Something a bit sad, here. One of my happiest, best running file servers (white box) running Solaris 11.1 (x86) has seemingly failed me after about 78 days of uptime since the last patch. I'll explain the background:
* Board: GA-Z77-UD5H, LGA1150
* RAM: 16GB
* Inte Core i5 current gen (well, one back from Haswell)
* Dual 7200 RPM 2.5" SATA boot drives in a ZFS rpool mirror
* OS: Solaris 11.1 with support repositories.
Box had been up for about 76 days. Thought it was sane to give it a patch and a reboot!
pkg image-update -v etc etc.
Made a new boot environment, and off we go.
Reboots now hang at banner, consistently. Even when I rip all the disk out of the system, swapped all the DIMM's out, removed any extra PCI-E network devices (there were none), reset CMOS checksum defaults, upgraded the BIOS, tried booting from the CD...still, hangs at banner. No matter what I do, it hangs at banner. Driven me nuts all day. I managed to boot Windows and ubuntu just fine. Wondering what on earth is going on here, to that end. Started to assume hardware, but I don't think that's the case.
When I add a -v to my boot args, I see:
SMBIOS v2.7 loaded (10333 bytes)initialized model-specific module 'cpu_ms.GenuineIntel' on chip 0 core 0 strand 0
root nexus = i86pc
pseudo0 at root
pseudo0 is /pseudo
scsi_vhci0 at root
scsi_vhci0 is /scsi_vhci
npe0 at root: space 0 offset 0
npe0 is /pci@0,0
Sorry, I don't know. If I could boot it at all, I could simply run a pkg info entire and it would tell me.
We can assume it's a very current SRU, on the basis that I kept it very well updated and patched from the support repository on a monthly/bi-monthly basis. Sorry,I just don't remember the SRU string off the top of my head .
I wonder if somehow finding an older Solaris 11 disk would help it?
Nar, unfortunately, it doesn't seem to help. I flip back to the previous BE and the behaviour is the same. I actually now believe it's hardware related. I got the SRU Out of it in the end, too. It's 188.8.131.52.1
I have a screenshot of it hanging on the npe driver module load, if that's useful?
Yes, I'll try to look up the npe driver message later but if this is a hardware issue, it probably won't help.

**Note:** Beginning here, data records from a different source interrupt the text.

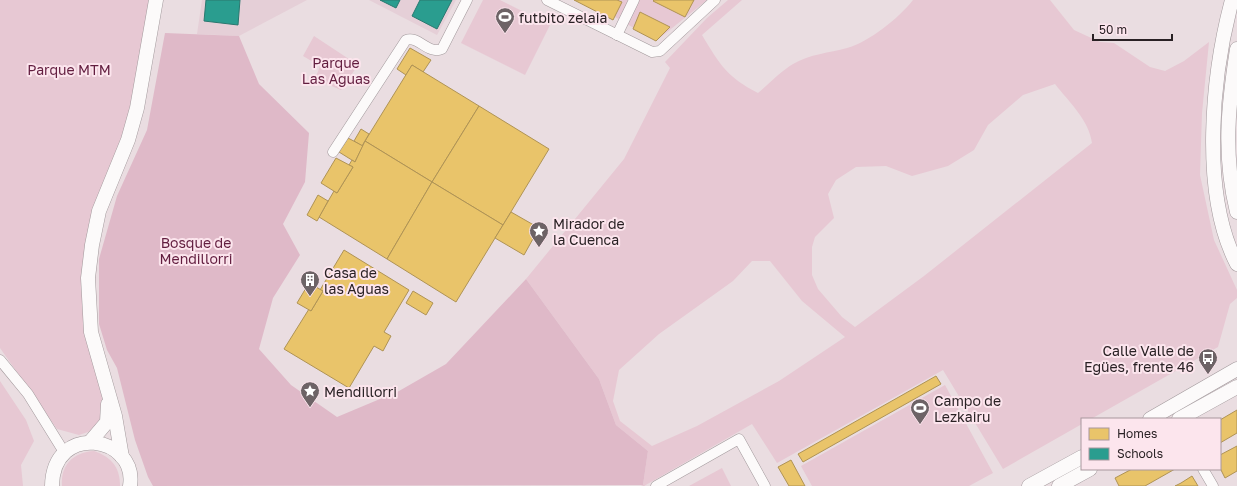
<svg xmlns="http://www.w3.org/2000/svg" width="1237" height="486" viewBox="0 0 1237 486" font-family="'Golos Text',sans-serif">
<rect width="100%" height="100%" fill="#eadde1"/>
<g fill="#e5cfd7">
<path d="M202,0H307L239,36L197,34Z"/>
<path d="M369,0H456L437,35Z"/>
</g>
<g fill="#e7c8d3" fill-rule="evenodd">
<path d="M0,0H149L133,104L85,255L104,397L103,417L94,430L79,435L57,429L0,348Z"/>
<path d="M483,0H500L550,25L525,75L461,43Z"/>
<path d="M586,0H707L656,41Z"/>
<path d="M728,0H742L702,35C720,65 727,77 758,93C769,84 781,71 793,64C810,54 829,53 847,48C869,42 899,18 913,0H1050L1074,30L1100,42L1114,43L1150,67L1165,71L1184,61L1209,42L1202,113L1200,175L1214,240L1237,290V298L1230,304L1218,347L1091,419H1082V424L1003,469L943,370L777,463L752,424L644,486H641L643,485L648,451L616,425L599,379L526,279L624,159L670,68L665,62L707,18ZM1055,84C1069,102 1089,120 1092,143L924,276L855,327L842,317L818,289L812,275V247L815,237L834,218L828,194L836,180L856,167L886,166L912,176L948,166L974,150L988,125L1023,95ZM752,261H770L802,301L845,337L779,381L697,426L652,446L620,421L613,401L619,370L659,334L733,281Z"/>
<path d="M314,36L358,65L341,90L315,79L320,66L303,56Z"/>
<path d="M0,381L26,420L34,441L21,465L23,486H0Z"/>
<path d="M945,385L993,473L969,486H812L801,466Z"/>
<path d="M94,451C112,457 120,468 120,486H62C60,465 74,452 94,451Z"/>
<path d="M722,468L731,486H689Z"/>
</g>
<path fill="#dfb9c8" d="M165,33L239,36L259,84L309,133L305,182L283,224L300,255L273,298L259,349L291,385L337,417L399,391L446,364L526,279L599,379L616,425L648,451L643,485L153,486L148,477L135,440L117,368L107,350L99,324V259L117,196L147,130Z"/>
<g fill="#e9c46a" stroke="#af9355">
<path d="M574,0H617L622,2L613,20Z"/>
<path d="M654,0H694L685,17L653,1Z"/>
<path d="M640,12L670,27L656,41L633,29Z"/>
<path d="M410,48L431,60L423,72L412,65L406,75L397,69Z"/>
<path d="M412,65L479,106L432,182L365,141Z"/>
<path d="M479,106L549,149L503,225L432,182Z"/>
<path d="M361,129L369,134L362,146L354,141Z"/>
<path d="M348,138L363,146L355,162L339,152Z"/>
<path d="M365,141L432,182L387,259L319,217L334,191L337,193L353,167L349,165L352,160L355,162Z"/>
<path d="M336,158L353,167L337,193L321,183Z"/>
<path d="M432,182L503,225L456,302L387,259Z"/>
<path d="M318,195L328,201L317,221L307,215Z"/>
<path d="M511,212L539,228L524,255L495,238Z"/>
<path d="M344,250L409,290L384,332L391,336L383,351L374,346L349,388L284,349L309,309L311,311L323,291L320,290Z"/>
<path d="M309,283L323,291L311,311L297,303Z"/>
<path d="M413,291L433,303L426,315L406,303Z"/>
<path d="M936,376L941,384L803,462L798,454Z"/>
<path d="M1237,410V433L1220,443V420Z"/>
<path d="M1237,446V471L1225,478L1220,468V455Z"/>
<path d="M791,460L805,486H789L778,467Z"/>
<path d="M1132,469H1175L1145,486H1119L1115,478Z"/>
<path d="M1192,476L1198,486H1175L1181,483Z"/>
</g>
<g fill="#2a9d8f" stroke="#2a786f">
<path d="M206,0H240L238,25L204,21Z"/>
<path d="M380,0H400L396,8Z"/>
<path d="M420,0H452L437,29L412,16Z"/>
</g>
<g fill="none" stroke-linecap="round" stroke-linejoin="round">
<g stroke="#a1989b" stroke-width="11">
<g id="street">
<path d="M547,0L652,52L660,51L715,0"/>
<path d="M617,35L634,0"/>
<path d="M333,152L406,40C418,35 428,55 442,49L467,0"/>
<path d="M0,360L28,394L64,452"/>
<path d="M1203,469L1213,486"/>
<path d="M656,486L739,439L765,486"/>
</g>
</g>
<g stroke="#a1989b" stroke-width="15">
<g id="secondary">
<path d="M1232,0C1212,75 1200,193 1237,264"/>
<path d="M1237,49C1228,107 1223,155 1237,212"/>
<path d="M1150,419L1237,369"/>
<path d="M1179,419L1237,387"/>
<path d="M90,442L107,422L108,404"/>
<path d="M122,457L115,416L91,332L88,278L92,245L99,211L128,140L137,108L156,0"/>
<path d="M52,486C53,421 138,436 130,486"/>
<path d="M1029,486L1082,457"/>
<path d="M1059,486L1090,469"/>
</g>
</g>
<use href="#street" stroke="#fcfafa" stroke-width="10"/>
<use href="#secondary" stroke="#fcfafa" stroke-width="14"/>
</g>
<defs>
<g id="stadium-pin" transform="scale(1)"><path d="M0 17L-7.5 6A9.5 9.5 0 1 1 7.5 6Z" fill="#6d6366" stroke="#fce5ed"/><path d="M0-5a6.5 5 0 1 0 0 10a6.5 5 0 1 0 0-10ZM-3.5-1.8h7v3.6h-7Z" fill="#fff"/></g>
<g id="sight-pin" transform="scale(1)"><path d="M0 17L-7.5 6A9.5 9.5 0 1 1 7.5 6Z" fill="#6d6366" stroke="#fce5ed"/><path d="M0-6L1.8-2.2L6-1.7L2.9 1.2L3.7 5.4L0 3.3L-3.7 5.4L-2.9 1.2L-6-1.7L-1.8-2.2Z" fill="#fff"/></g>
<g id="building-pin" transform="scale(1)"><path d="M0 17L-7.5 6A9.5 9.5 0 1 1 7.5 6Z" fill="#6d6366" stroke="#fce5ed"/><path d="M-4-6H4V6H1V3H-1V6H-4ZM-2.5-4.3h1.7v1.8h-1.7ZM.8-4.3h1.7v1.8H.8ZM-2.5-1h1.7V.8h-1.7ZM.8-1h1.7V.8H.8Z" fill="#fff"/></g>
<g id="bus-pin" transform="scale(1)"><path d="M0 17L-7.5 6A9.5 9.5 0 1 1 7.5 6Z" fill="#6d6366" stroke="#fce5ed"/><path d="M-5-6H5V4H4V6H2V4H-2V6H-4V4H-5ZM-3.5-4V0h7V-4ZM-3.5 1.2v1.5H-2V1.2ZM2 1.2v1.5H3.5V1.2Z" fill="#fff"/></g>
</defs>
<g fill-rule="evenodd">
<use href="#stadium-pin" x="505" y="17"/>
<use href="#sight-pin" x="539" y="231"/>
<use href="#building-pin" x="310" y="280"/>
<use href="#bus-pin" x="1208" y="358"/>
<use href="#sight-pin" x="310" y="391"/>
<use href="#stadium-pin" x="920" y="408"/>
</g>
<g text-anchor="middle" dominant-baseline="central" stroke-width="4" stroke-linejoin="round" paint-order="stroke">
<g font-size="14" fill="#292124" stroke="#fce5ed" text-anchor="start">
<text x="519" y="17">futbito zelaia</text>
<text x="553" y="223">Mirador de<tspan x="553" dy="16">la Cuenca</tspan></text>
<text x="324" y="272">Casa de<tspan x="324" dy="16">las Aguas</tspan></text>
<text x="1194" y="350" text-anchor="end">Calle Valle de<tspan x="1194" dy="16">Egües, frente 46</tspan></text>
<text x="324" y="391">Mendillorri</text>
<text x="934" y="400">Campo de<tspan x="934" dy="16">Lezkairu</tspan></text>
</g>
<g font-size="14" fill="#621d3f" stroke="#fce5ed">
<text x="336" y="62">Parque<tspan x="336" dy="16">Las Aguas</tspan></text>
<text x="69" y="69">Parque MTM</text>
<text x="196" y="242">Bosque de<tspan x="196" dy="16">Mendillorri</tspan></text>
</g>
</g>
<rect x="1081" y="418" width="140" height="52" fill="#fce5ed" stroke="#a8979d"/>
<rect x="1089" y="428" width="20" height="12" fill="#e9c46a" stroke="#a8979d"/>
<text x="1117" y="438" font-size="12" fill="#292124">Homes</text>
<rect x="1089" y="448" width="20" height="12" fill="#2a9d8f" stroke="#a8979d"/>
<text x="1117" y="458" font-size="12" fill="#292124">Schools</text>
<path d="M1093 34v6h79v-6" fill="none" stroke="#292124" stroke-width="2"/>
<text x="1099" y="34" font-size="12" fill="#292124" stroke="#fce5ed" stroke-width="3" paint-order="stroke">50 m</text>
</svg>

If the problem is one of your root pool disks, I would expect a more obvious error message. There might be
a better way but if you can boot from media or an install server and attempt to import the root pool, then that
would give us more clues.
Tried that. No media now boots at all on the host. It gets to exactly the same point trying to load the npe driver, then hangs the whole host, even from a live disc, even when all HDD's are unplugged, even with a full BIOS reset. Pushing the BIOS back one or two revisions made it sort-of-kind-of-work, but it didn't help. Still hangs and panics. I think it might be hw related, but I cannot be sure.
Did it panic before? I thought it just hung. What is the panic string? I haven't found anything about npe hanging. There was a bug with an error: WARNING: npe1: no ranges property but this isn't it. There was an issue with some x86 systems needing ACPI disabled but you would have had issues previously.

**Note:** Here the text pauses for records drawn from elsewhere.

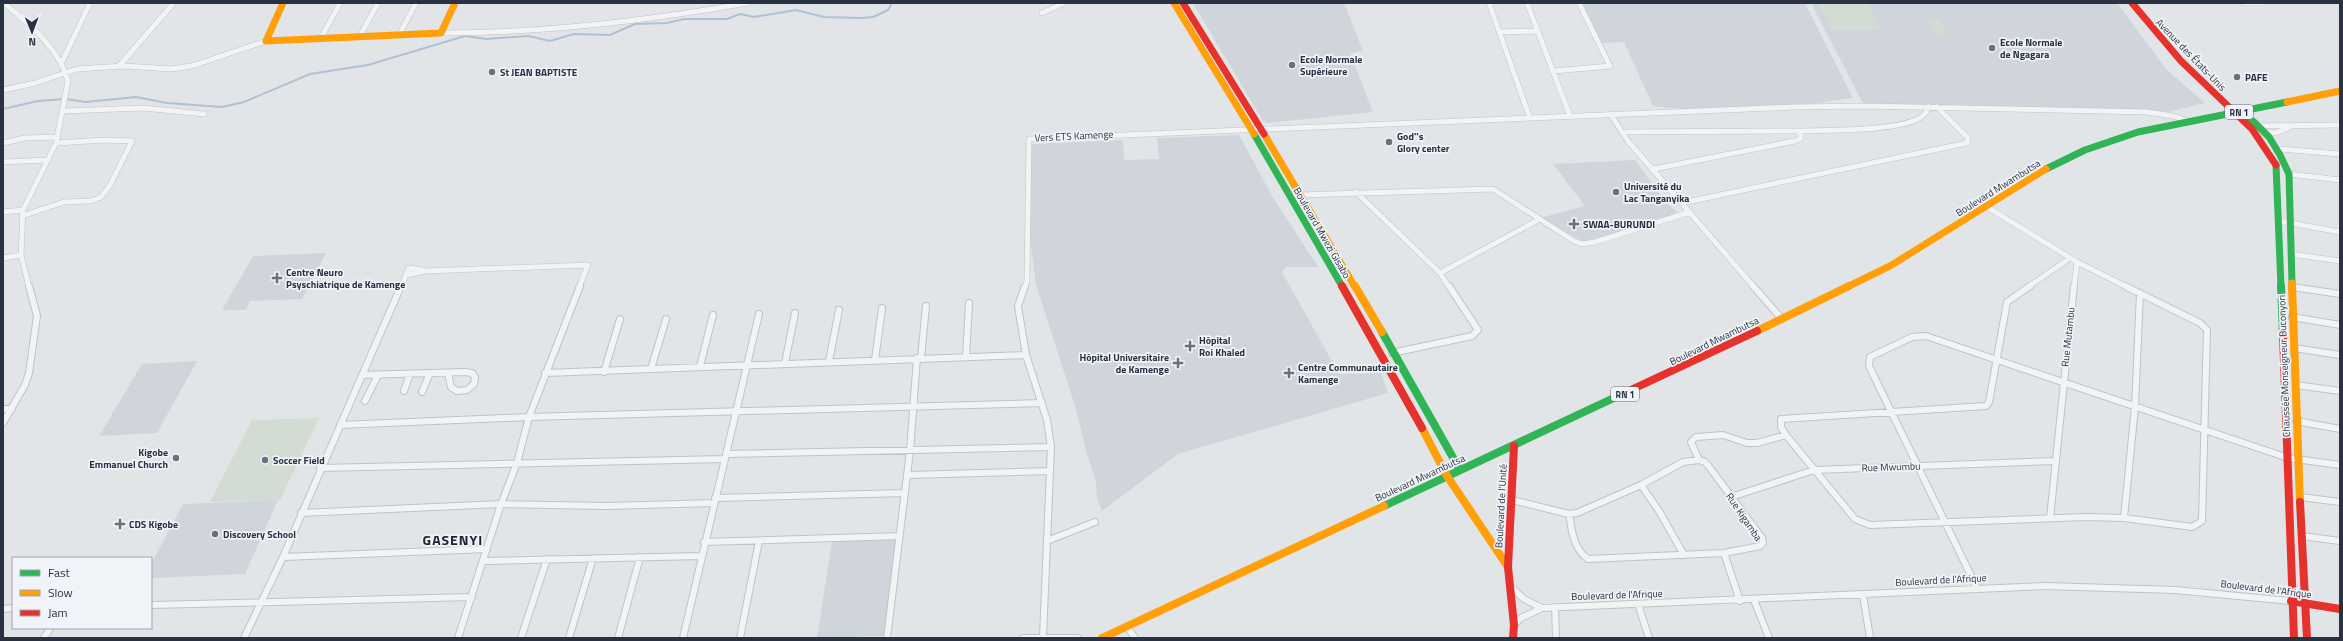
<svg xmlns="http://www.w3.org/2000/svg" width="2343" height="641" font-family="'Titillium Web',sans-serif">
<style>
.built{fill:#d0d4db}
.green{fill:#d3dcd3}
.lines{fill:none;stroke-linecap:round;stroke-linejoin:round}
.stream{stroke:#afc2d4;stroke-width:2}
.street-far1-casing{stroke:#c0c3c6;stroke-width:6}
.street-casing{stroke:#c0c3c6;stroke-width:8}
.street-far1{stroke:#f2f3f4;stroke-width:5}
.street{stroke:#f2f3f4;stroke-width:6}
.fast-far1{stroke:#30b455;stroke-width:7}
.fast{stroke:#30b455;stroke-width:8}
.slow-far1{stroke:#ff9f0a;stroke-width:7}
.slow{stroke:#ff9f0a;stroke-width:8}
.jam-far1{stroke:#e5322d;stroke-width:7}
.jam{stroke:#e5322d;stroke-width:8}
.poi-dot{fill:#69717c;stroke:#f0f3f7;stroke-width:1.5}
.labels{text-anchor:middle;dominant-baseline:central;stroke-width:3.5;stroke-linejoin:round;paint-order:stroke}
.shield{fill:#f0f3f7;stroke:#646c78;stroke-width:1}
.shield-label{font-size:9px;font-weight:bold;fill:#283242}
.poi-label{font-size:10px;font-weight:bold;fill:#283242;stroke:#f0f3f7;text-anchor:start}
.street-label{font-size:10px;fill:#283242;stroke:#f0f3f7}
.district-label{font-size:14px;font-weight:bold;letter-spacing:1px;fill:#1a2333;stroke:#f0f3f7}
</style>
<rect width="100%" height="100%" fill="#e2e5e8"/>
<path class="built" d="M 1193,3 L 1344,3 L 1363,51 L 1350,53 L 1373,112 L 1268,123 L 1263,121 Z
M 1582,3 L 1805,3 L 1853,98 L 1794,106 L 1691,110 L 1653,106 L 1624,42 L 1601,43 Z
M 1811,3 L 2117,3 L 2166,69 L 2205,103 L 2168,112 L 1863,103 Z
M 1239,135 L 1272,196 L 1318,267 L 1286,267 L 1282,272 L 1339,374 L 1381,373 L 1388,393 L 1178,454 L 1102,511 L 1097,498 L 1096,481 L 1086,451 L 1076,409 L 1036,285 L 1029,230 L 1032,144 L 1123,140 L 1124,160 L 1159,159 L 1157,138 Z
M 1635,160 L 1665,202 L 1682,216 L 1610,238 L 1611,240 L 1588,244 L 1540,218 L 1585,206 L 1553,164 Z
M 326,253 L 302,299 L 250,301 L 246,310 L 222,310 L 253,256 Z
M 197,361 L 157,433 L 99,436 L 142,364 Z
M 278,500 L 245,574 L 151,578 L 151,564 L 183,504 Z
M 896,539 L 884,636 L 817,638 L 832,541 Z"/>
<path class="green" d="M 1818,3 L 1867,3 L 1882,30 L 1832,30 Z
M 1926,20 L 1939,20 L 1947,35 L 1934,35 Z
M 319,418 L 280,500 L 210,502 L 252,420 Z"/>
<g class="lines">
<path class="stream" d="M 3,109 L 38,101 L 66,99 L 85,102 L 136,97 L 167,103 L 222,107 L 244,102 L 310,74 L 368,65 L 465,36 L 486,39 L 528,36 L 550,41 L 574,34 L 610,35 L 635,24 L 667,23 L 684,19 L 727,19 L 740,14 L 754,17 L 796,10 L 824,17 L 862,18 L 873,17 L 888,10 L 892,3"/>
<g class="street-far1-casing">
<path id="street-far1" d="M 4,3 C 29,24 59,48 68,81 L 56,143 L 23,210 L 21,255 L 29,287
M 1489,3 L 1530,118
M 1527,3 L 1570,116
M 2244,3 L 2262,3
M 1042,13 L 1064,3
M 1499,32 L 1537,31
M 441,33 C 543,33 646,21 747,3
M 399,35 L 416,3
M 360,36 L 378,3
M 321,38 L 340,3
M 62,62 L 90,3
M 119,66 L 172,5
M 1554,71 L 1610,66 L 1579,3
M 3,90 L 35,83 L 77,69 L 124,66 L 171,69 L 192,66 L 266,41
M 64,111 L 143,108 L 204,114
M 1611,115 L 1628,141 L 1754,287
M 2256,126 L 2340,125
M 1798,131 C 1824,130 1906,132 1924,115 C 1926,113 1927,109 1929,107
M 1622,132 L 1798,131 L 1801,136 L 1800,139 L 1795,141 L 1654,169
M 2254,132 L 2276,133 L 2290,127
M 3,143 L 25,138 L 58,137
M 2279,149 L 2340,154
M 3,162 L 47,160
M 2289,174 L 2340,180
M 1356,192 L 1440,273 L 1449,287
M 1290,197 L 1299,195 L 1493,189 L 1574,241 L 1582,244 L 1595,242 L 1690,212
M 1682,203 L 1967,143 L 1968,138 L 1937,107
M 1987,207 L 2077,262 L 2074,287
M 3,212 L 23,210
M 22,216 L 64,202 L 91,201 L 101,197 L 110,185 L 132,141 L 105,140 L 56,143
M 2279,221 L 2340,232
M 2291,254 L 2340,261
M 3,258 L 21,255
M 2077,262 L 2127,287
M 1440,273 L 1538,220
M 406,275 L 425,271 L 588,265 L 579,287
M 401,287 L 409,268 L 423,270
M 1025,287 L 1027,281 L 1029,139 L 1795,107 L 1863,106 L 2147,112 L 2173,116 L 2188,121
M 2028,287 L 2070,258"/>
</g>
<g class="street-casing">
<path id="street" d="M 1025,286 L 1018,306 L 1026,355 L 1047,420 L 1051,447 L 1043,637
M 1753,286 L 1782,319
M 2030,286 L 2007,302 L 1989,402 L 1986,406 L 1781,419 L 1781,427 L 1785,434 L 1855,519 L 1870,525 L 2087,517 L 2124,518 L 2192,527 L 2202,521 L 2207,330 L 2200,323 L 2125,286
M 2292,287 L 2340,294
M 2292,317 L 2340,325
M 2294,348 L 2340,355
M 1392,353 L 1472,336 L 1478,330 L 1449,286
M 966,357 L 969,303
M 921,358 L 926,306
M 875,360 L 882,308
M 829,361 L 839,310
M 785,363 L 795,313
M 700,366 L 713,315
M 651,369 L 666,319
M 604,372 L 620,319
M 545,373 L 1026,355
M 362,375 L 465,372 L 472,373 L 475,377 L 474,384 L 467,390 L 457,391 L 451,387 L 448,373
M 2296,385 L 2340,391
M 404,391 L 410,374
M 422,392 L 430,373
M 365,401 L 378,375
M 3,409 L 12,409
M 2296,421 L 2340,429
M 3,423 L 25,385 L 29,373 L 37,316 L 29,286
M 340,425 L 529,417 L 1042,403
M 726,454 L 1051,447
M 1699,460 L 1691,442 L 1696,437 L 1723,435 L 1747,443 L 1757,443 L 1786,435
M 1699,460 L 1705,462 L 1710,468 L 1762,538 L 1763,543 L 1760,546 L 1724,553 L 1588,559 C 1573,548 1572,531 1569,514 L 1577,513 L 1641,485 L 1683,462 Z
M 320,468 L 725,459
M 907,475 L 1050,471
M 1641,485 L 1659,511 L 1684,555
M 1731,497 L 1814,470 L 2055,461
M 2301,497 L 2340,502
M 715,498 L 904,493
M 1512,500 L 1569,514
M 301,513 L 501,504 L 606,506 L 714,503
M 2050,518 L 2074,286
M 2124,518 L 2135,407 L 2140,293
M 2302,536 L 2340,541
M 1047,541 L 1095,522
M 704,542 L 900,536
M 1724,553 L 1740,601
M 283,557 L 487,549
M 483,561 L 701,556
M 1511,587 L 1524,599 L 1542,608
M 1977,588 L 1869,366 L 1870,357 L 1912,337 L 1926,336 L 2288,458 L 2340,465
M 1863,595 L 1870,638
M 1754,600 L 1769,638
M 1638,604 L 1649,638
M 151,605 L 472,597
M 1555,607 L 1556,638
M 3,609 L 13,608
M 1514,625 L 1521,618 L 1542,608 L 2045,586 L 2175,590 L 2291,601
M 1127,627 L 1135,638
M 44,638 L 50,628
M 244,638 L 283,557 L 401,286
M 458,638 L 501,504 L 517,463 L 529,417 L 580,286
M 521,638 L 547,559
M 569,638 L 593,558
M 618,638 L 640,557
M 683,638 L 759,314
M 740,638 L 759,541
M 887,638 L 910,451 L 917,358
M 1023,638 L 1078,638"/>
</g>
<use href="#street-far1" class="street-far1"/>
<use href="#street" class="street"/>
<path class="fast-far1" d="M 2237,109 L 2254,122 L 2269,137 L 2280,155 L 2289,174 L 2292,283
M 1254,134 L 1342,286
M 2276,165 L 2281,287
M 2046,169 L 2085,150 L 2138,132 L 2287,102"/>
<path class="fast" d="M 2281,286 L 2283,334
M 1382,332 L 1460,470
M 1384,506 L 1618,396"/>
<path class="slow-far1" d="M 283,3 L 266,41 L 441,33 L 455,3
M 1174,3 L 1254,134
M 2287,102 L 2340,91
M 1264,134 L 1355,287
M 2292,283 L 2292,287
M 1847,287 L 1890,266 L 2046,169"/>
<path class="slow" d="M 1355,286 L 1382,332
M 2292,286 L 2300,502
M 1757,331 L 1849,286
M 1422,428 L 1447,476
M 1447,476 L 1508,567
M 1102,638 L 1384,506"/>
<path class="jam-far1" d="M 1183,3 L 1264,134
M 2132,3 L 2181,61 L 2252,129 L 2276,165"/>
<path class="jam" d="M 1342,286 L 1422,428
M 2283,334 L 2294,638
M 1618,396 L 1757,331
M 2300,502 L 2307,638
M 2291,601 L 2340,609
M 1513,638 L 1514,625 L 1508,567 L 1514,446"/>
</g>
<g class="poi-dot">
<circle cx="1992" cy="48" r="4"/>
<circle cx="1292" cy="65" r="4"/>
<circle cx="492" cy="72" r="4"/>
<circle cx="2237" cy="77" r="4"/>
<circle cx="1389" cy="142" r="4"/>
<circle cx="1616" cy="192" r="4"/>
<path d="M1572 218h4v4h4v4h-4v4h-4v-4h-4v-4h4z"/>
<path d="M275 272h4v4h4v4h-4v4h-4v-4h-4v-4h4z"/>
<path d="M1188 340h4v4h4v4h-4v4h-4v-4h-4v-4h4z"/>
<path d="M1176 357h4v4h4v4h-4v4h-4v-4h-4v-4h4z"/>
<path d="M1287 367h4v4h4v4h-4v4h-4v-4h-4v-4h4z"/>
<circle cx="176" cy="458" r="4"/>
<circle cx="265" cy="460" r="4"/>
<path d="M118 518h4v4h4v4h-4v4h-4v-4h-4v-4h4z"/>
<circle cx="215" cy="534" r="4"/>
</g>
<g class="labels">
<g class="shield">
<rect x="2225" y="105" width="28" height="14" rx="3"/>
<rect x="1611" y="387" width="28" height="14" rx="3"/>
</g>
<g class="shield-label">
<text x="2239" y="112">RN 1</text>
<text x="1625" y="394">RN 1</text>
</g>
<g class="poi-label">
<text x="2000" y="42">Ecole Normale<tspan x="2000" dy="12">de Ngagara</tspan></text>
<text x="1300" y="59">Ecole Normale<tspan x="1300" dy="12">Supérieure</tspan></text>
<text x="500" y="72">St JEAN BAPTISTE</text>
<text x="2245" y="77">PAFE</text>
<text x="1397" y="136">God''s<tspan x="1397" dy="12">Glory center</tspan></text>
<text x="1624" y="186">Université du<tspan x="1624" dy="12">Lac Tanganyika</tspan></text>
<text x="1583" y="224">SWAA-BURUNDI</text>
<text x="286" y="272">Centre Neuro<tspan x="286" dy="12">Psyschiatrique de Kamenge</tspan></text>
<text x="1199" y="340">Hôpital<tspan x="1199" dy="12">Roi Khaled</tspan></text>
<text x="1169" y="357" text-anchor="end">Hôpital Universitaire<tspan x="1169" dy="12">de Kamenge</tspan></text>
<text x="1298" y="367">Centre Communautaire<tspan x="1298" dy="12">Kamenge</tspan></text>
<text x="168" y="452" text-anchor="end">Kigobe<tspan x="168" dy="12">Emmanuel Church</tspan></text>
<text x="273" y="460">Soccer Field</text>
<text x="129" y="524">CDS Kigobe</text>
<text x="223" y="534">Discovery School</text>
</g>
<g class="street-label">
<text transform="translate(2191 55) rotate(46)">Avenue des États-Unis</text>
<text transform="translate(1074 136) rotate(-3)">Vers ETS Kamenge</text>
<text transform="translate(1998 188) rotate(-32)">Boulevard Mwambutsa</text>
<text transform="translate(1322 233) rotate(60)">Boulevard Mwezi Gisabo</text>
<text transform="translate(2068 337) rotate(-84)">Rue Mutambu</text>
<text transform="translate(1714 341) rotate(-26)">Boulevard Mwambutsa</text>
<text transform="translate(2284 366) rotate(-92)">Chaussée Monseigneur Buconyori</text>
<text transform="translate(1891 467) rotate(-2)">Rue Mwumbu</text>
<text transform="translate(1420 478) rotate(-25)">Boulevard Mwambutsa</text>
<text transform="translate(1501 506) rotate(-87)">Boulevard de l'Unité</text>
<text transform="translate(1744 517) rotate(56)">Rue Kigamba</text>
<text transform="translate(1941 580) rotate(-3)">Boulevard de l'Afrique</text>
<text transform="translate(2266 589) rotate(7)">Boulevard de l'Afrique</text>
<text transform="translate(1617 595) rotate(-2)">Boulevard de l'Afrique</text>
</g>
<g class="district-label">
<text x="453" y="539">GASENYI</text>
</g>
</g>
<rect width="2343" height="641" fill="none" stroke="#283242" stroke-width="8"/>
<rect x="12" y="557" width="140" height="72" fill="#f0f3f7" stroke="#a0a6af"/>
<rect x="20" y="570" width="20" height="6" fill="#30b455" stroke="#a0a6af"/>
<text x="48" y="577" font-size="12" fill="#283242">Fast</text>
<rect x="20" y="590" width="20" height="6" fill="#ff9f0a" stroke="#a0a6af"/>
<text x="48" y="597" font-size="12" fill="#283242">Slow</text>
<rect x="20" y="610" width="20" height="6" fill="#e5322d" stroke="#a0a6af"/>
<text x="48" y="617" font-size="12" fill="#283242">Jam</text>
<g transform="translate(32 32) rotate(179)" stroke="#f0f3f7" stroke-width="3" paint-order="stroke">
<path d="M0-3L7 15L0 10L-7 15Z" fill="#283242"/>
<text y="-6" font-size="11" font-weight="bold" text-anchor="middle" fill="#283242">N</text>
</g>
</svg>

Now, swapped out motherboard, with a completely different, less complex model that a friend had, handy - and even now, with no HDD's plugged in, booting Solaris 11.1 Live or text, I still hang at the npe0 error. This is making absolutely no sense. So now I don't suspect the hardware, but I *do* suspect that ORacle have done something to the compatibility with current generation Z77 series motherboards/Ivy Bridge IOCH/MPH controllers.
Man, this is getting confusing .